Target Says Encrypted PINs Were Stolen, Too

Damian Dovarganes/AP

The retailer says it's confident the PINs remain secured after Black Friday data theft.

Target just confirmed that encrypted personal identification numbers (PINs) were, in fact, stolen when up to 40 million credit and debit card accounts of its customers were compromised by hackers in recent weeks. That appears to be an about face from a denial the retailer gave Reuters just two days ago.

Here is part of the company’s statement (emphasis theirs):

We remain confident that PIN numbers are safe and secure. The PIN information was fully encrypted at the keypad, remained encrypted within our system, and remained encrypted when it was removed from our systems.

To help explain this, we want to provide more context on how the encryption process works. When a guest uses a debit card in our stores and enters a PIN, the PIN is encrypted at the keypad with what is known as Triple DES. Triple DES encryption is a highly secure encryption standard used broadly throughout the U.S.

Target does not have access to nor does it store the encryption key within our system. The PIN information is encrypted within Target’s systems and can only be decrypted when it is received by our external, independent payment processor.
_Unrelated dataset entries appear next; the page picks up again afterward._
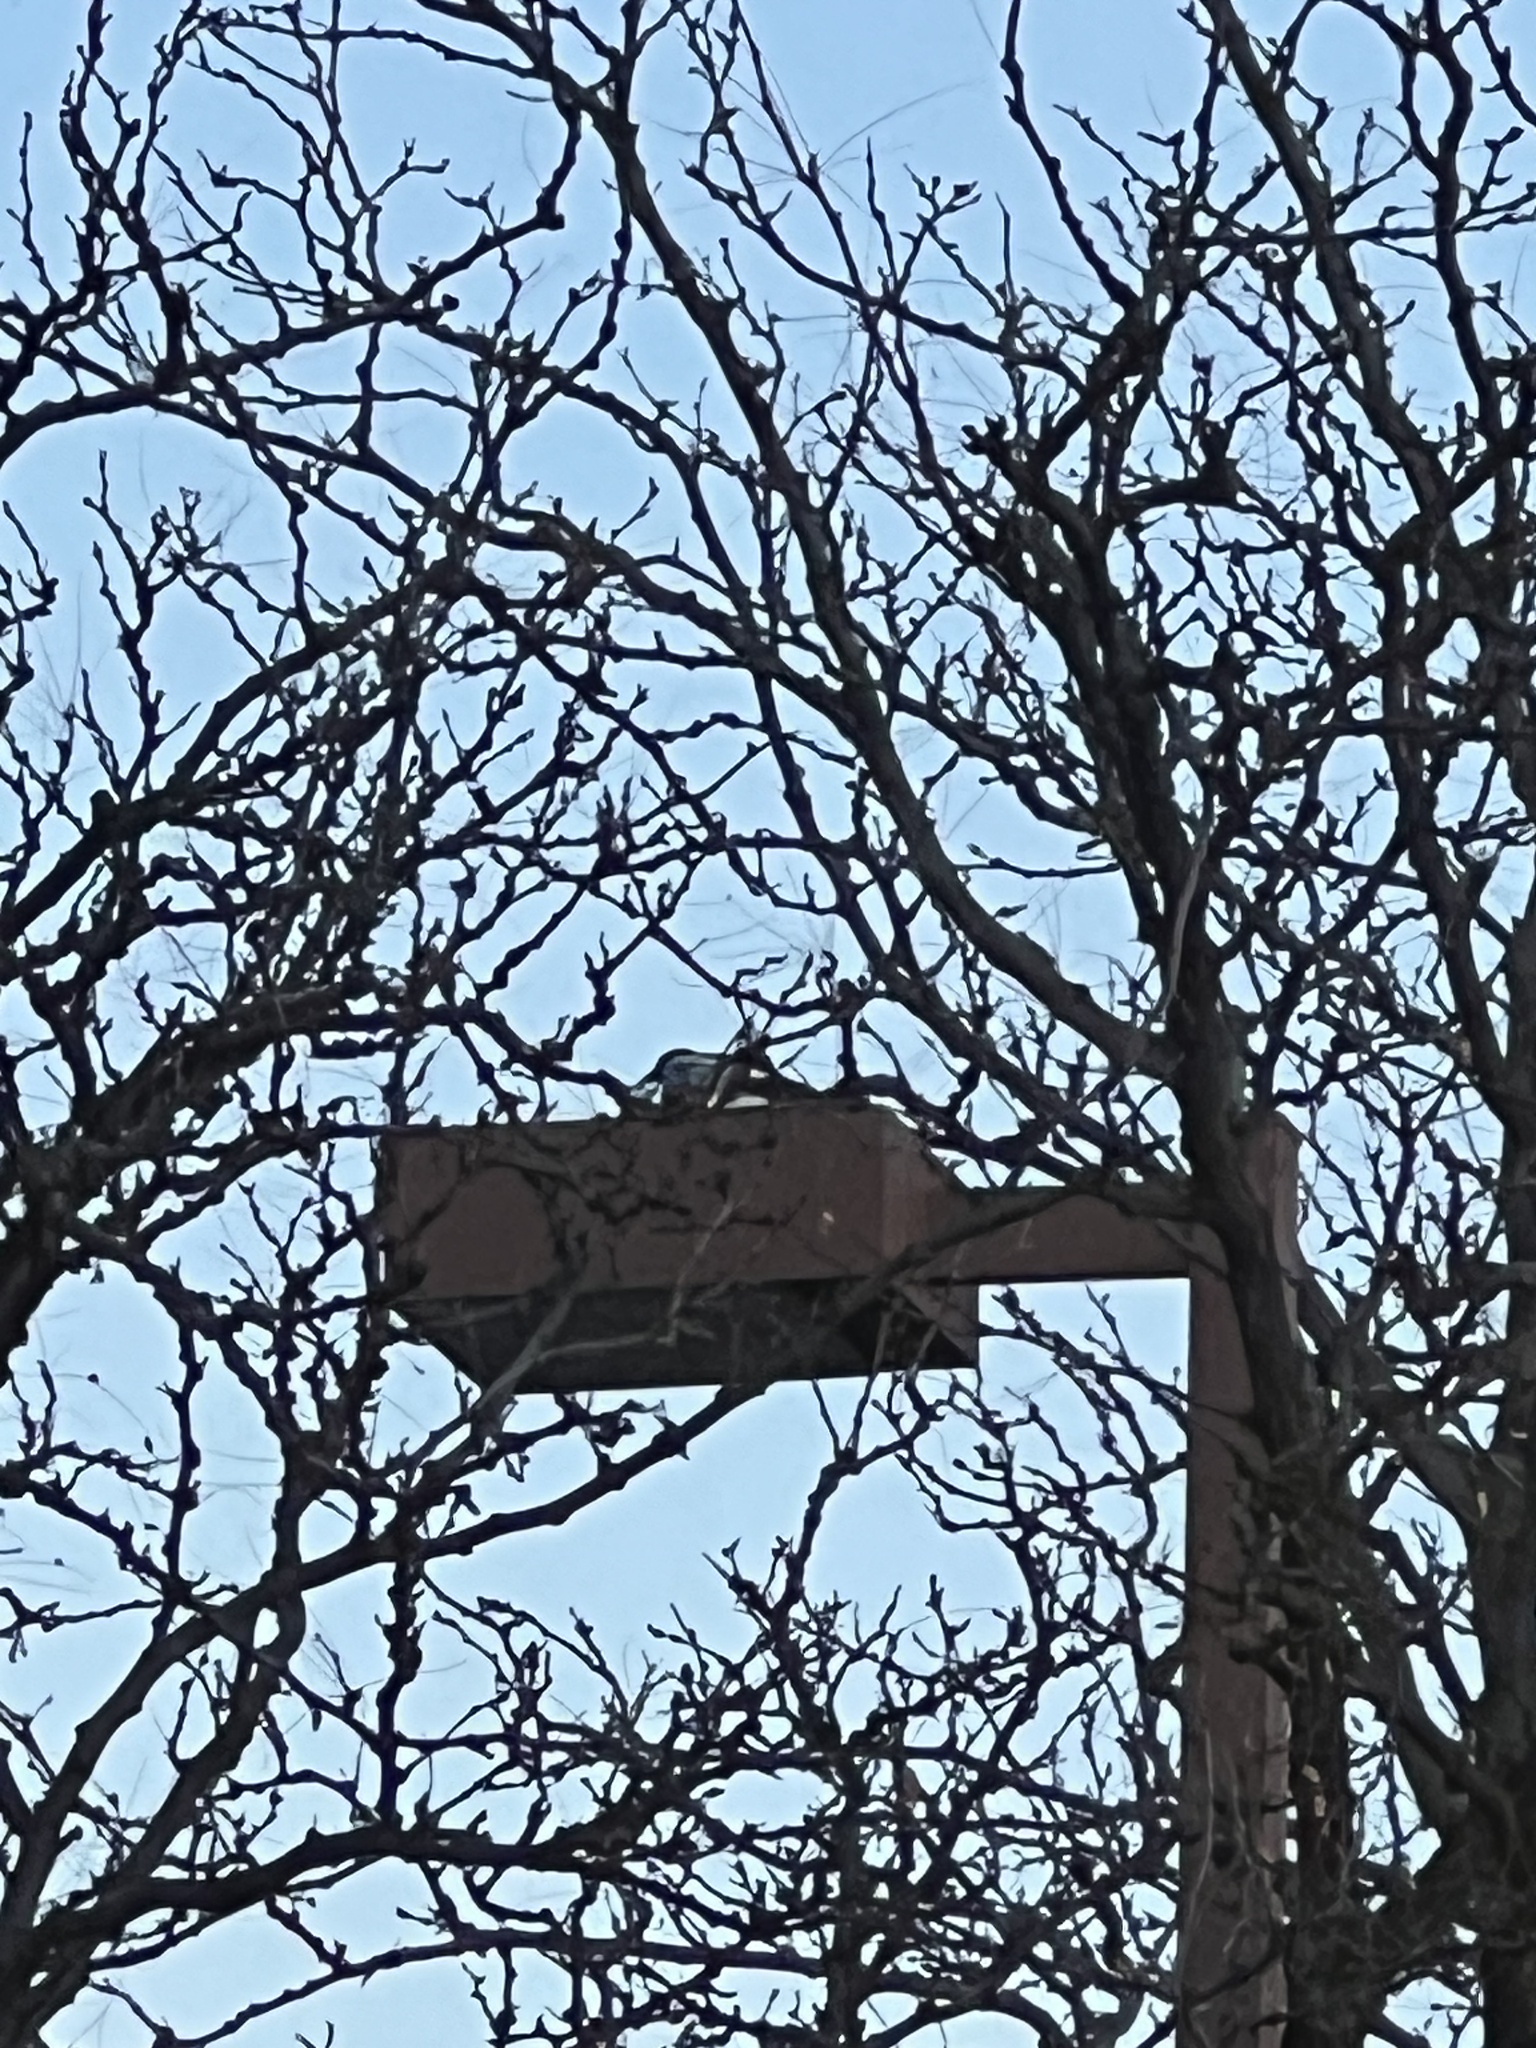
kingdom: Animalia
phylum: Chordata
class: Aves
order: Passeriformes
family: Corvidae
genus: Pica
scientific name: Pica hudsonia
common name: Black-billed magpie
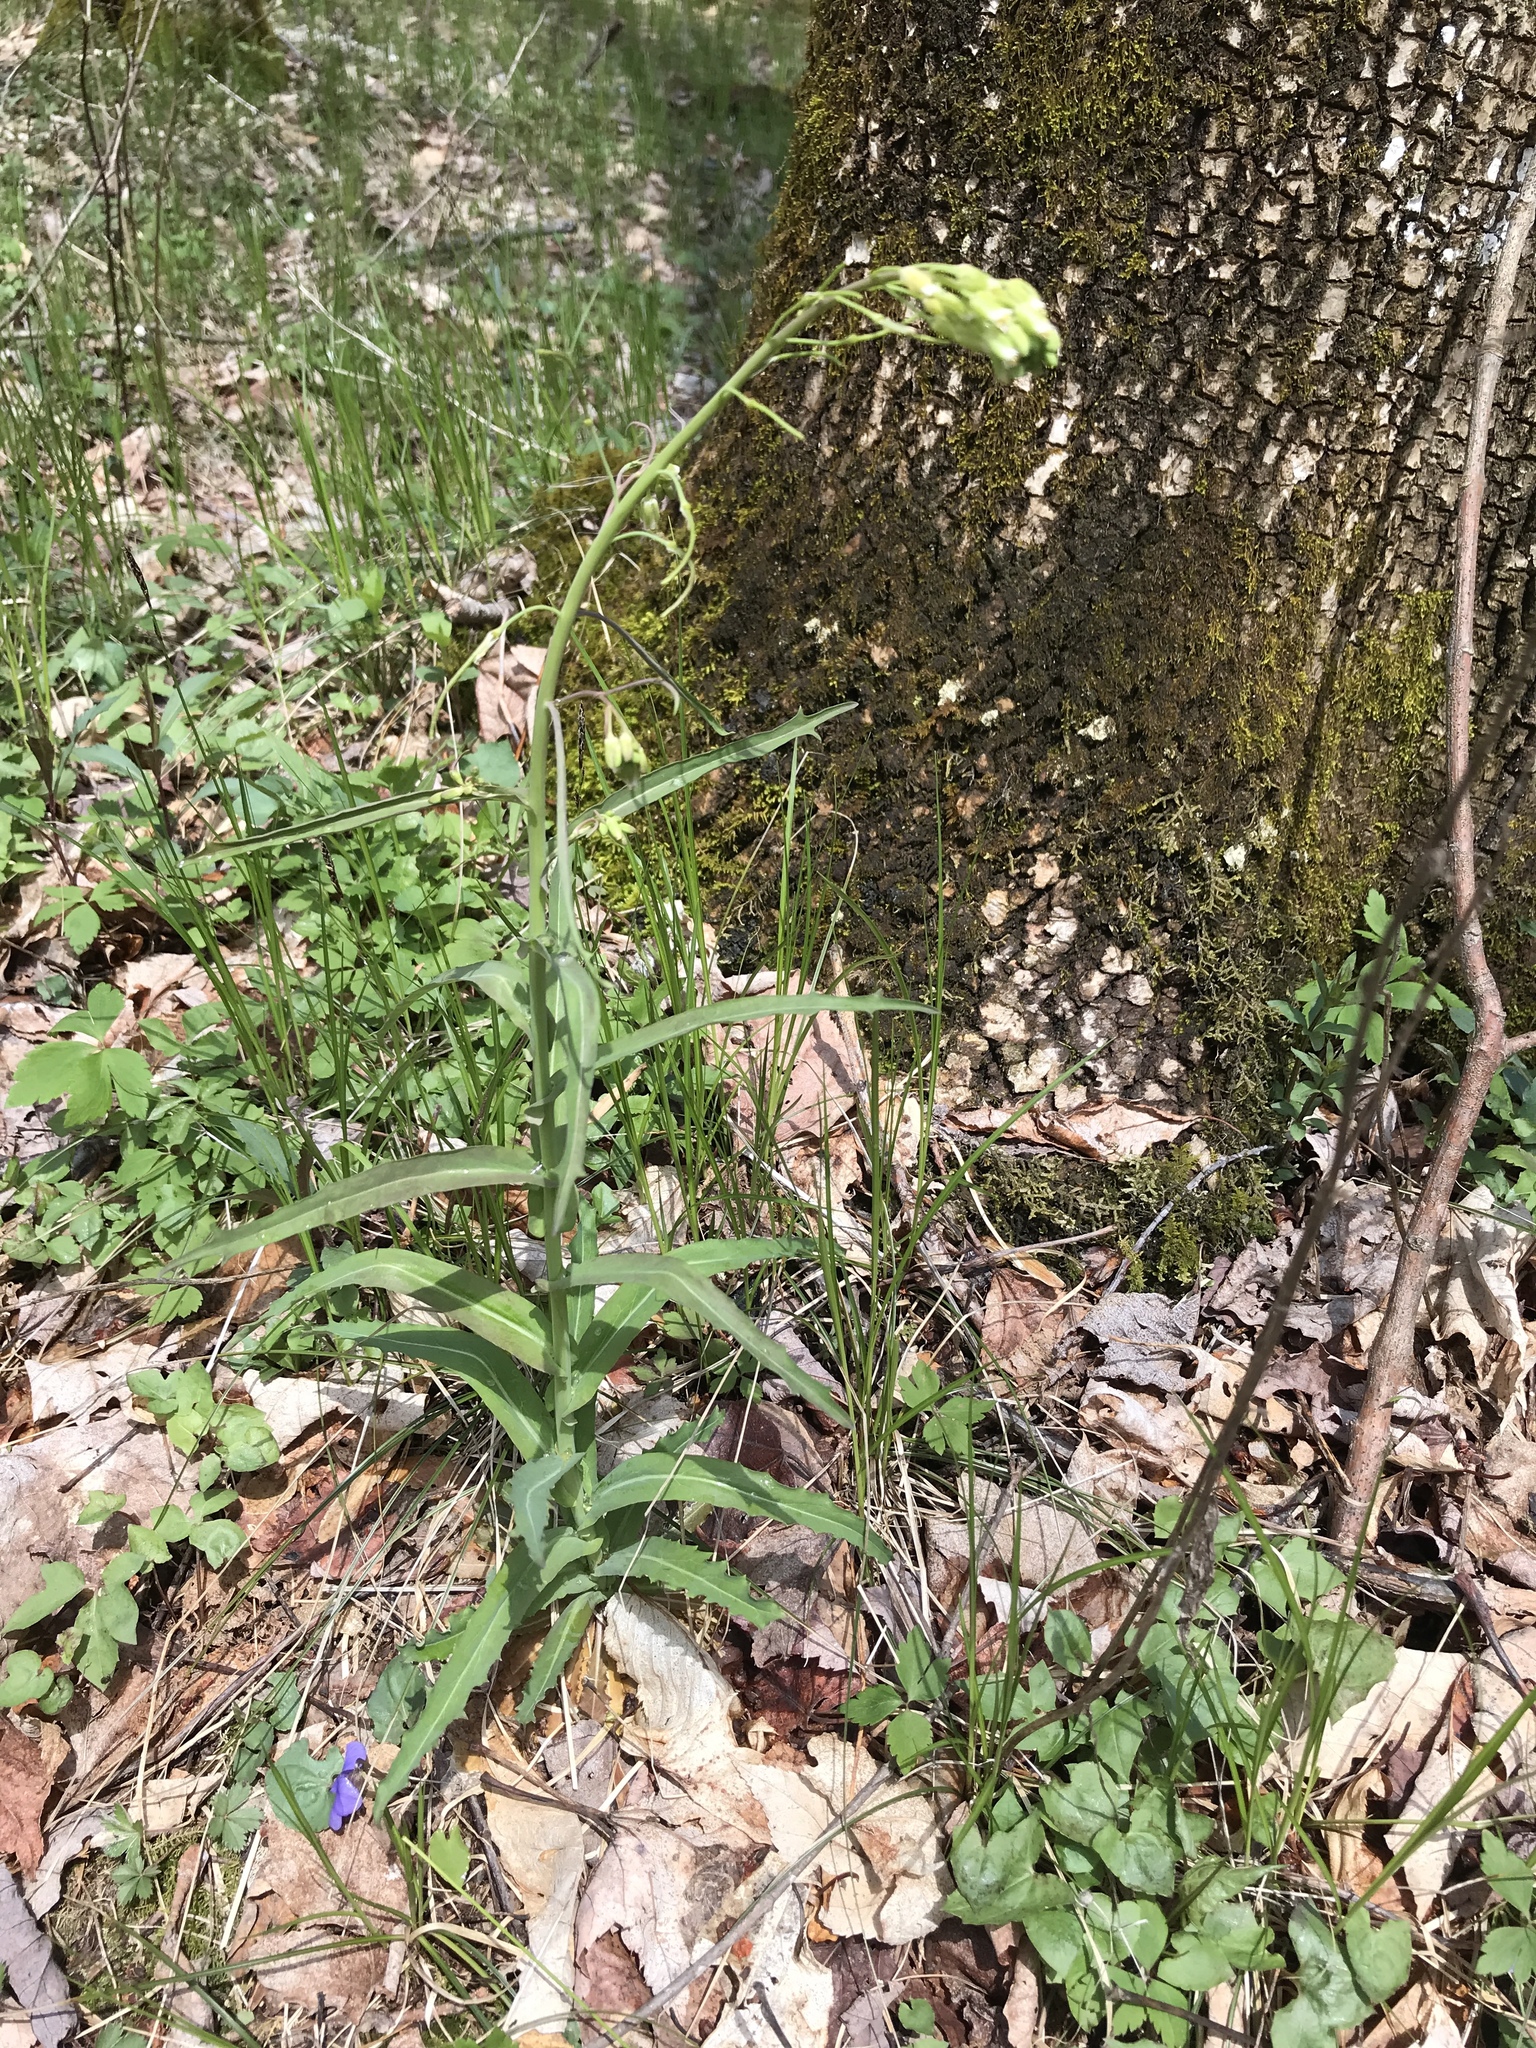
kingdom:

What this means is that the “key” necessary to decrypt that data has never existed within Target’s system and could not have been taken during this incident. 

The most important thing for our guests to know is that their debit card accounts have not been compromised due to the encrypted PIN numbers being taken.

Here’s a recap of what’s gone down so far:

  • On December 19, Target revealed that 40 million credit and debit card accounts used in its stores since November 27, the day before Thanksgiving, had been compromised by hackers. Those hackers stole account numbers, names, security codes, and expiration dates—but not PINs, Target said.
  • The company has already been hit with dozens of lawsuits and is facing calls from congress officials for a federal probe into the breach.
  • CNN Money has a good detailed rundown of events here.